NOVEL ADOPTIVE IMMUNOTHERAPY APPROACH THROUGH MiHA TARGETING
The use of immunotherapy to fight cancer has been qualified as "the most significant scientific breakthrough of 2013” according to Science magazine. Adoptive immunotherapy aims at "mobilizing" a patient's own immune defenses against the disease (cancer cells). The most important target antigens present on cancer cells are the minor histocompatibility antigens (MiHAs). MiHAs can induce strong T-cell responses and many of these antigens have a restricted organ and tissue distribution.
We hypothesized that the priming of T-cells with MiHAs expressed only on hematopoietic cells could induce potent and specific anti-leukemic activity.
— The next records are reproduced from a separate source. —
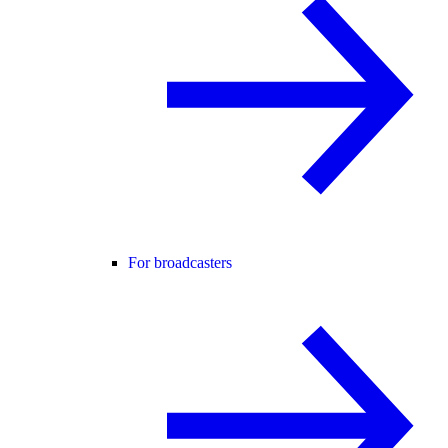
For broadcasters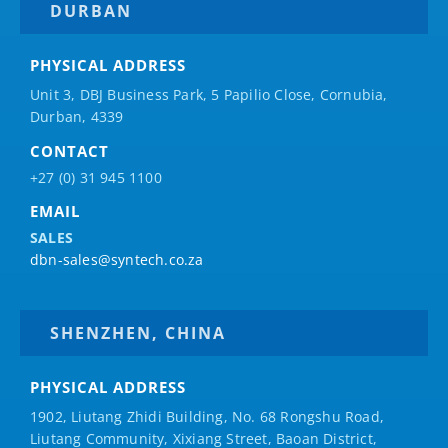
DURBAN
PHYSICAL ADDRESS
Unit 3, DBJ Business Park, 5
Papilio
Close, Cornubia,
Durban, 4339
CONTACT
+27 (0) 31 945 1100
EMAIL
SALES
dbn-sales@syntech.co.za
SHENZHEN, CHINA
PHYSICAL ADDRESS
1902, Liutang Zhidi Building, No. 68 Rongshu Road,
Liutang Community, Xixiang Street, Baoan District,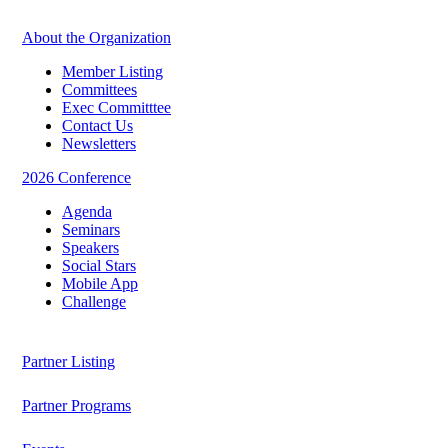
About the Organization
Member Listing
Committees
Exec Committtee
Contact Us
Newsletters
2026 Conference
Agenda
Seminars
Speakers
Social Stars
Mobile App
Challenge
Partner Listing
Partner Programs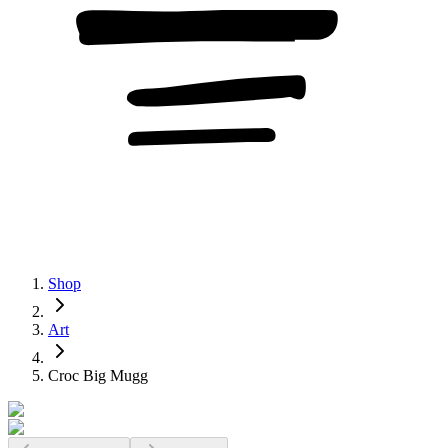
Shop
Art
Croc Big Mugg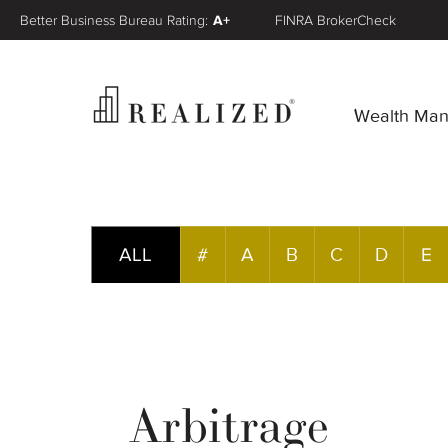
Better Business Bureau Rating:
A+
FINRA BrokerCheck
Wealth Ma
ALL
#
A
B
C
D
E
Arbitrage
We have shown in preclinical mice models that injection of T-cells primed against a single MiHA can cure leukemia and solid tumors in mice without causing any GVHD or untoward effects.
We have developed a methodology where we sequentially:
Index the MiHAs make-up of a patient;
Select highly immunogenic MiHAs expressed on the patient neoplastic cells;
Prime and culture T-cells specific to the selected MiHA.
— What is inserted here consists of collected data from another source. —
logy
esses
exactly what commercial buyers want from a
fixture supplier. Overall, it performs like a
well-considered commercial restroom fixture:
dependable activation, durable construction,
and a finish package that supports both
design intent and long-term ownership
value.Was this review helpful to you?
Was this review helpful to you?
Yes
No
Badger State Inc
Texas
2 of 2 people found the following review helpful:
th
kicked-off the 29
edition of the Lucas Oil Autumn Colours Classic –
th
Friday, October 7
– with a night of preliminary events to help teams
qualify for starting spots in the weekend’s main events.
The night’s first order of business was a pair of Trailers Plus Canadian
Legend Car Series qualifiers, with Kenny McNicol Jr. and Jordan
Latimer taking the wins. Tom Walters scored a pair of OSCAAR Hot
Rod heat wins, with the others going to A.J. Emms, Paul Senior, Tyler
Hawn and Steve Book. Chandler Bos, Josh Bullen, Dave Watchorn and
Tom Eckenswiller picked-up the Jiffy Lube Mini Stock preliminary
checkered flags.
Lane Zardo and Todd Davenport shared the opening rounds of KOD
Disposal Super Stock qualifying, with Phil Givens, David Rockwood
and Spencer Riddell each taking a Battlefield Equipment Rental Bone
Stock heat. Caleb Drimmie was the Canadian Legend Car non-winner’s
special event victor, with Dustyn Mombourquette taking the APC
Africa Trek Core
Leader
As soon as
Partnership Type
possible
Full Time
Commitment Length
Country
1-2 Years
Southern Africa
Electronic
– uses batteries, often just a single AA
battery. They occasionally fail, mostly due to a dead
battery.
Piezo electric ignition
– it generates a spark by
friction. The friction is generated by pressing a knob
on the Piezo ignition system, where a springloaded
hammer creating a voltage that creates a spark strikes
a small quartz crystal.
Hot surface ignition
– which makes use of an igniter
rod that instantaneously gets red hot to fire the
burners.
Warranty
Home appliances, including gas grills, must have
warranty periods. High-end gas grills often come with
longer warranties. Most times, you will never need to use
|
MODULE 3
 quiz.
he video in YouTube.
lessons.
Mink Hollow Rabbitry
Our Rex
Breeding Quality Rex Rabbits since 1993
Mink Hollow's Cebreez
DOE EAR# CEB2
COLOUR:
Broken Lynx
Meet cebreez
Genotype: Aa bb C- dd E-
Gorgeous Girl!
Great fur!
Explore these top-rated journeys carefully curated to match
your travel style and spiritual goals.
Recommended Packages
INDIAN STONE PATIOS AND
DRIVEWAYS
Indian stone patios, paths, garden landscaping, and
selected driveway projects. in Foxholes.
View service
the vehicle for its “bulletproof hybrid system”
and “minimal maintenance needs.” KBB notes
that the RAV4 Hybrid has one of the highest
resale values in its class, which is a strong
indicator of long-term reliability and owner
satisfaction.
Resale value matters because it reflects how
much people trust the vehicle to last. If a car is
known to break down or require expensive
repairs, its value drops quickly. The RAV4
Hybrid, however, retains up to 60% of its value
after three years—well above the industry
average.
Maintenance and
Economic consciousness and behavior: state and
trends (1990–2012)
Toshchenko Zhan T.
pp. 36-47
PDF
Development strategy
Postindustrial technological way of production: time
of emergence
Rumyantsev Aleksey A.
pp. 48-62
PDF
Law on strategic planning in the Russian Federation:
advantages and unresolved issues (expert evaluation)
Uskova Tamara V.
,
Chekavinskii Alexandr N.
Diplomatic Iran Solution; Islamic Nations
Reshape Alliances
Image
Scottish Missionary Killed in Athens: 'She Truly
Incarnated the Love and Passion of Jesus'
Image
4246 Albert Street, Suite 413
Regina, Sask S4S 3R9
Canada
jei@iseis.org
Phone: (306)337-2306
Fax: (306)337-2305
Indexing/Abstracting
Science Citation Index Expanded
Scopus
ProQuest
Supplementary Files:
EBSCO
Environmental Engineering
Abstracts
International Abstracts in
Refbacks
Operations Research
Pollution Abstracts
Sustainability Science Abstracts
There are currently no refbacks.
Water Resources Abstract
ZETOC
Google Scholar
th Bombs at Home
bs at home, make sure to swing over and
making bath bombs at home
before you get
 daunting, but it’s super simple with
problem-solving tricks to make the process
This lays the foundation of a personalized anti-cancer treatment based on our proprietary geno-proteomic approach that hinges on a combination of next generation sequencing and high-throughput mass spectrometry (MS) peptide identification.
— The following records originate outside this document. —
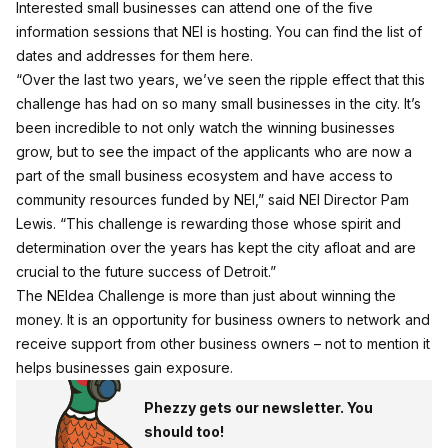
Interested small businesses can attend one of the five
information sessions that NEI is hosting. You can find the list of
dates and addresses for them
here
.
“Over the last two years, we’ve seen the ripple effect that this
challenge has had on so many small businesses in the city. It’s
been incredible to not only watch the winning businesses
grow, but to see the impact of the applicants who are now a
part of the small business ecosystem and have access to
community resources funded by NEI,” said NEI Director Pam
Lewis. “This challenge is rewarding those whose spirit and
determination over the years has kept the city afloat and are
crucial to the future success of Detroit.”
The NEIdea Challenge is more than just about winning the
money. It is an opportunity for business owners to network and
receive support from other business owners – not to mention it
helps businesses gain exposure.
Phezzy gets our newsletter. You
should too!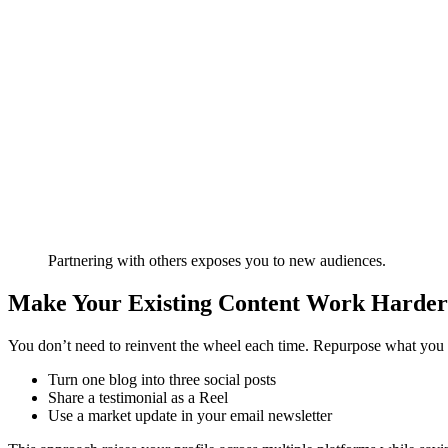
Partnering with others exposes you to new audiences.
Make Your Existing Content Work Harder
You don’t need to reinvent the wheel each time. Repurpose what you 
Turn one blog into three social posts
Share a testimonial as a Reel
Use a market update in your email newsletter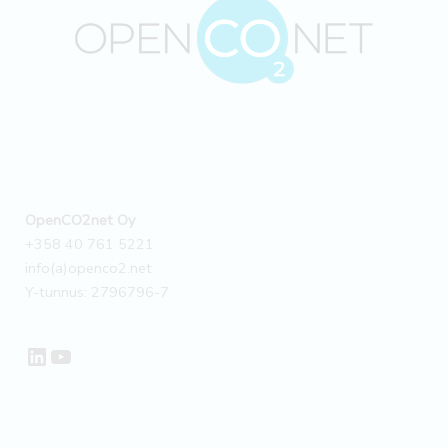
OpenCO2net Oy
+358 40 761 5221
info(a)openco2.net
Y-tunnus: 2796796-7
LinkedIn
YouTube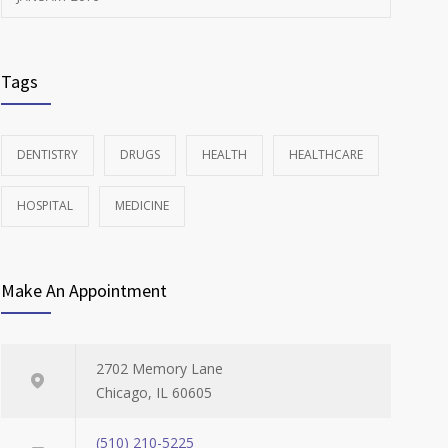
Tags
DENTISTRY
DRUGS
HEALTH
HEALTHCARE
HOSPITAL
MEDICINE
Make An Appointment
2702 Memory Lane
Chicago, IL 60605
(510) 210-5225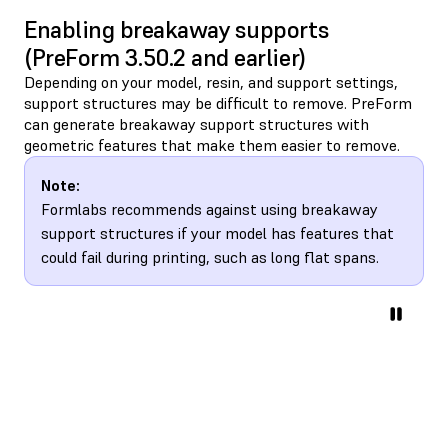
Enabling breakaway supports
(PreForm 3.50.2 and earlier)
Depending on your model, resin, and support settings,
support structures may be difficult to remove. PreForm
can generate breakaway support structures with
geometric features that make them easier to remove.
Note:
Formlabs recommends against using breakaway
support structures if your model has features that
could fail during printing, such as long flat spans.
Within the last 2 years, we have identified close to 100 new MiHAs.
Currently, we are in the process of:
expanding the representation of MiHAs in order to enable MiHA-targeted therapy of almost 100% of patients with HCs;
assessing which of our MiHAs are the best candidates for leukemia immunotherapy (based on their immunogenicity and expression on HC cells) and;
filing a CTA application with Health Canada to assess the anti-HC activity of MiHA-targeted T-cells in patients. Planned "first-in-man" study will be initiated in Q3 2016.
Adoption of MiHA-targeted immunotherapy would allow for a safer, better targeted and more effective treatment of patients with otherwise fatal HCs without increasing the global cost of HC treatment.
The use of next-generation MiHA-targeted allogeneic hematopoietic cell transfer therapies will reap the following benefits:
Improve the anti-tumor response hence, increase the success of AHCT;
Decrease the incidence of GVHD and associated costs related to GVHD long term treatments;
Offer an alternative immunotherapy solution suitable for all patients afflicted with HC and ideal for patients for whom suitable donors or weak alloresponders cannot be found.
Combining the GVHD genetic prediction test together with a strengthened MiHA-targeted immunotherapy will significantly increase the proportion of patients who can benefit from immunotherapy (standard AHCT or MiHA-targeted). This will have a significant impact on patient survival and healthcare costs. Over time, up to 50% of patients with refractory HC will be offered access to this most powerful tool which is adoptive immunotherapy.